##### Records provided
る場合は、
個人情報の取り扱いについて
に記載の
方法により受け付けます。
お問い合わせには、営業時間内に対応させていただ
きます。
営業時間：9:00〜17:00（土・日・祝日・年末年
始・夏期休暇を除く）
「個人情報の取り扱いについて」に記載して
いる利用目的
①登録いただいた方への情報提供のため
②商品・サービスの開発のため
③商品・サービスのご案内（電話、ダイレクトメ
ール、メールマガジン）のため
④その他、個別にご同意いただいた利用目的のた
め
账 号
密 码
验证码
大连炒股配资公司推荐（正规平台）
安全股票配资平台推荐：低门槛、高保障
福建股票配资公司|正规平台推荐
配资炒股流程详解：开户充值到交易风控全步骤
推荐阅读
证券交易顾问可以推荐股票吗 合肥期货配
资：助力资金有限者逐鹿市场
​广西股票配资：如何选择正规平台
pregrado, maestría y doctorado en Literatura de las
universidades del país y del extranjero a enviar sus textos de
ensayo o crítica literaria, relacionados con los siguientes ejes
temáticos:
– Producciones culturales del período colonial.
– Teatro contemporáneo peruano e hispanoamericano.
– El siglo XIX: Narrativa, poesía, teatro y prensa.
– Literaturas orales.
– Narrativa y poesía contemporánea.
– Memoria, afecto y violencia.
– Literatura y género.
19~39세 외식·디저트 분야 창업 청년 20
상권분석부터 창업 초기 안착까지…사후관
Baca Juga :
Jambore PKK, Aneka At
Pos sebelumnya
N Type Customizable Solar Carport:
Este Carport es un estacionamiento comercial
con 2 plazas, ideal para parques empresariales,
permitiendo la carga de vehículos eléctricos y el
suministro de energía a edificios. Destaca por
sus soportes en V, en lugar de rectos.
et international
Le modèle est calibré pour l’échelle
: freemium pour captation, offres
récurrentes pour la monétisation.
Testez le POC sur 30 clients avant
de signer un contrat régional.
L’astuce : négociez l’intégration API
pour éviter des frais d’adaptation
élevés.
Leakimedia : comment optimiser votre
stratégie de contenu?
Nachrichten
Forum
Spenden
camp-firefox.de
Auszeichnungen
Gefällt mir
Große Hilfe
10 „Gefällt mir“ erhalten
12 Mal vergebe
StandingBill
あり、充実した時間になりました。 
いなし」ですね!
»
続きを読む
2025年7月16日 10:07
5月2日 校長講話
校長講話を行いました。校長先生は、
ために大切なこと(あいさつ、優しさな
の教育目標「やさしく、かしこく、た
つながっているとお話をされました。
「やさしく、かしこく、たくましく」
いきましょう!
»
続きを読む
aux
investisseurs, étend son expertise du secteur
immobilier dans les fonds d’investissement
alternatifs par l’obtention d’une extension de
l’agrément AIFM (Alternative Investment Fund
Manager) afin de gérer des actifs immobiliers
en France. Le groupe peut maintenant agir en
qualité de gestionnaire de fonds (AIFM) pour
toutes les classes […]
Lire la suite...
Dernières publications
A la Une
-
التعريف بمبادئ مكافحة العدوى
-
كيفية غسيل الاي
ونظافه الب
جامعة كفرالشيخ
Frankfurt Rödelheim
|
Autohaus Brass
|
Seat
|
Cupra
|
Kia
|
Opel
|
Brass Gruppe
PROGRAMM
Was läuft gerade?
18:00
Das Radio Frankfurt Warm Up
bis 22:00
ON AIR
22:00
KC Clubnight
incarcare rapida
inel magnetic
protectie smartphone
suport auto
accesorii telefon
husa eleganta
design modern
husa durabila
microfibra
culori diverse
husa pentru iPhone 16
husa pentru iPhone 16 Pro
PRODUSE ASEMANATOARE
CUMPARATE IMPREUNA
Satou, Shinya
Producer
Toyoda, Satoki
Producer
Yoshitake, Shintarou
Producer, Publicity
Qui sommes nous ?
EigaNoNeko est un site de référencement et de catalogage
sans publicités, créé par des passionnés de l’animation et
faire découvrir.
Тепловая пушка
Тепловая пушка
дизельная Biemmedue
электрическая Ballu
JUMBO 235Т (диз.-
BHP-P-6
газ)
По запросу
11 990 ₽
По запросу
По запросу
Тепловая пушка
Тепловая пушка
##########
▸ **The problem**: Reproduce all the data word for word.

▸ **Solution to this task**:
る場合は、
個人情報の取り扱いについて
に記載の
方法により受け付けます。
お問い合わせには、営業時間内に対応させていただ
きます。
営業時間：9:00〜17:00（土・日・祝日・年末年
始・夏期休暇を除く）
「個人情報の取り扱いについて」に記載して
いる利用目的
①登録いただいた方への情報提供のため
②商品・サービスの開発のため
③商品・サービスのご案内（電話、ダイレクトメ
ール、メールマガジン）のため
④その他、個別にご同意いただいた利用目的のた
め
账 号
密 码
验证码
大连炒股配资公司推荐（正规平台）
安全股票配资平台推荐：低门槛、高保障
福建股票配资公司|正规平台推荐
配资炒股流程详解：开户充值到交易风控全步骤
推荐阅读
证券交易顾问可以推荐股票吗 合肥期货配
资：助力资金有限者逐鹿市场
​广西股票配资：如何选择正规平台
pregrado, maestría y doctorado en Literatura de las
universidades del país y del extranjero a enviar sus textos de
ensayo o crítica literaria, relacionados con los siguientes ejes
temáticos:
– Producciones culturales del período colonial.
– Teatro contemporáneo peruano e hispanoamericano.
– El siglo XIX: Narrativa, poesía, teatro y prensa.
– Literaturas orales.
– Narrativa y poesía contemporánea.
– Memoria, afecto y violencia.
– Literatura y género.
19~39세 외식·디저트 분야 창업 청년 20
상권분석부터 창업 초기 안착까지…사후관
Baca Juga :
Jambore PKK, Aneka At
Pos sebelumnya
N Type Customizable Solar Carport:
Este Carport es un estacionamiento comercial
con 2 plazas, ideal para parques empresariales,
permitiendo la carga de vehículos eléctricos y el
suministro de energía a edificios. Destaca por
sus soportes en V, en lugar de rectos.
et international
Le modèle est calibré pour l’échelle
: freemium pour captation, offres
récurrentes pour la monétisation.
Testez le POC sur 30 clients avant
de signer un contrat régional.
L’astuce : négociez l’intégration API
pour éviter des frais d’adaptation
élevés.
Leakimedia : comment optimiser votre
stratégie de contenu?
Nachrichten
Forum
Spenden
camp-firefox.de
Auszeichnungen
Gefällt mir
Große Hilfe
10 „Gefällt mir“ erhalten
12 Mal vergebe
StandingBill
あり、充実した時間になりました。 
いなし」ですね!
»
続きを読む
2025年7月16日 10:07
5月2日 校長講話
校長講話を行いました。校長先生は、
ために大切なこと(あいさつ、優しさな
の教育目標「やさしく、かしこく、た
つながっているとお話をされました。
「やさしく、かしこく、たくましく」
いきましょう!
»
続きを読む
aux
investisseurs, étend son expertise du secteur
immobilier dans les fonds d’investissement
alternatifs par l’obtention d’une extension de
l’agrément AIFM (Alternative Investment Fund
Manager) afin de gérer des actifs immobiliers
en France. Le groupe peut maintenant agir en
qualité de gestionnaire de fonds (AIFM) pour
toutes les classes […]
Lire la suite...
Dernières publications
A la Une
-
التعريف بمبادئ مكافحة العدوى
-
كيفية غسيل الاي
ونظافه الب
جامعة كفرالشيخ
Frankfurt Rödelheim
|
Autohaus Brass
|
Seat
|
Cupra
|
Kia
|
Opel
|
Brass Gruppe
PROGRAMM
Was läuft gerade?
18:00
Das Radio Frankfurt Warm Up
bis 22:00
ON AIR
22:00
KC Clubnight
incarcare rapida
inel magnetic
protectie smartphone
suport auto
accesorii telefon
husa eleganta
design modern
husa durabila
microfibra
culori diverse
husa pentru iPhone 16
husa pentru iPhone 16 Pro
PRODUSE ASEMANATOARE
CUMPARATE IMPREUNA
Satou, Shinya
Producer
Toyoda, Satoki
Producer
Yoshitake, Shintarou
Producer, Publicity
Qui sommes nous ?
EigaNoNeko est un site de référencement et de catalogage
sans publicités, créé par des passionnés de l’animation et
faire découvrir.
Тепловая пушка
Тепловая пушка
дизельная Biemmedue
электрическая Ballu
JUMBO 235Т (диз.-
BHP-P-6
газ)
По запросу
11 990 ₽
По запросу
По запросу
Тепловая пушка
Тепловая пушка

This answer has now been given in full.